Records for the task
----------------

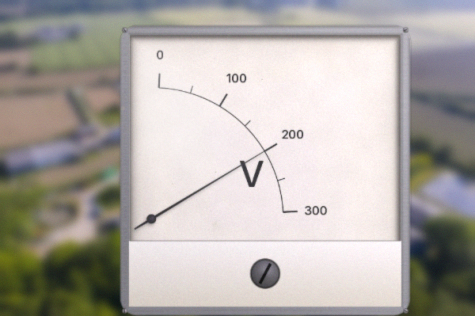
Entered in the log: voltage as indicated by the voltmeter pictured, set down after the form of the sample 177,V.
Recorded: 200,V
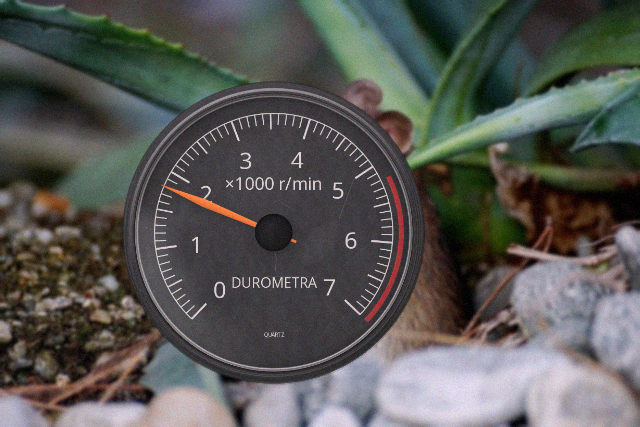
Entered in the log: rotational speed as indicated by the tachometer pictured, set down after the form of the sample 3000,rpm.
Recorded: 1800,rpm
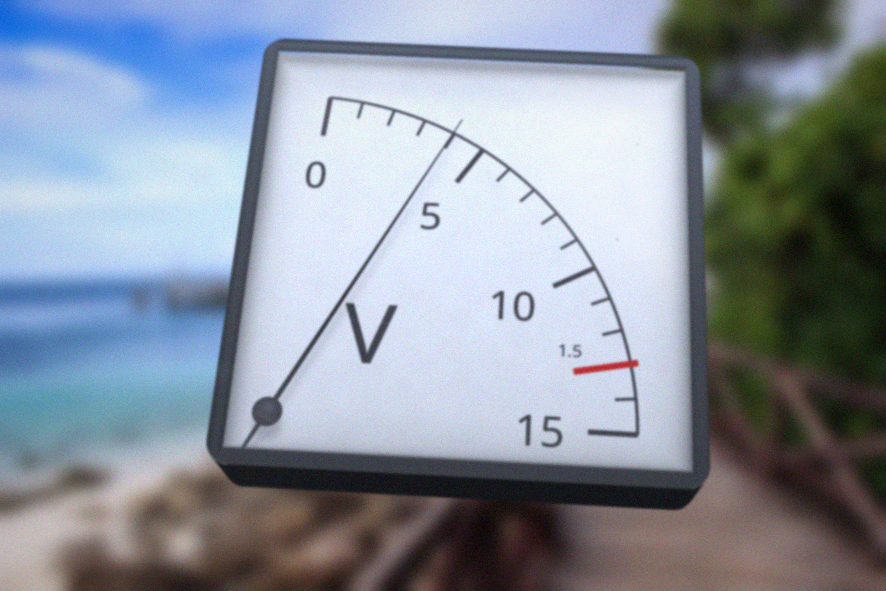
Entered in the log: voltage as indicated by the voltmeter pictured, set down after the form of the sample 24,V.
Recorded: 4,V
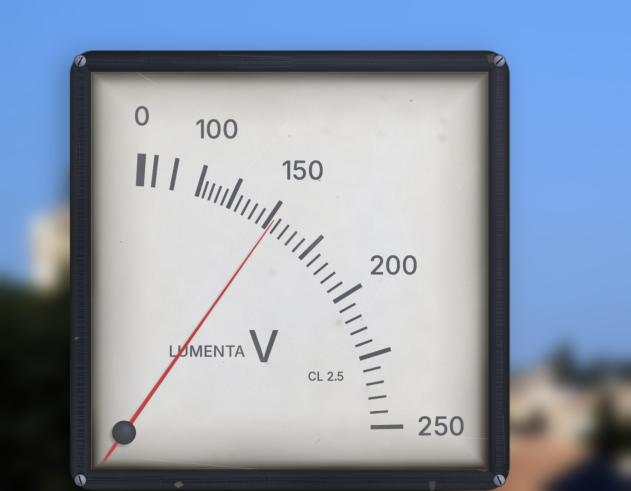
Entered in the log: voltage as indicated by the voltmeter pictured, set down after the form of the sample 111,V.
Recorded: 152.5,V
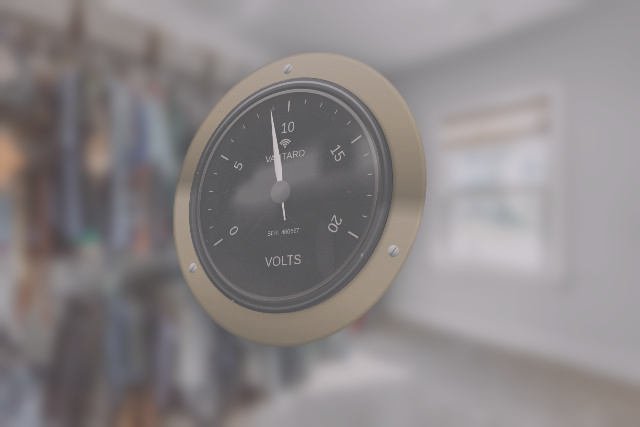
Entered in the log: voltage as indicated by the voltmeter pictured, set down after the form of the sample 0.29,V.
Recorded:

----------------

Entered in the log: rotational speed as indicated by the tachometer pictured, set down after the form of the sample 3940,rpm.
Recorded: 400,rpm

----------------

Please update everything from the line containing "the sample 177,V." down to the line containing "Recorded: 200,V", changing "voltmeter" to "voltage meter" and leaving the rest untouched. Return only those lines.

Answer for the task
Entered in the log: voltage as indicated by the voltage meter pictured, set down after the form of the sample 177,V.
Recorded: 200,V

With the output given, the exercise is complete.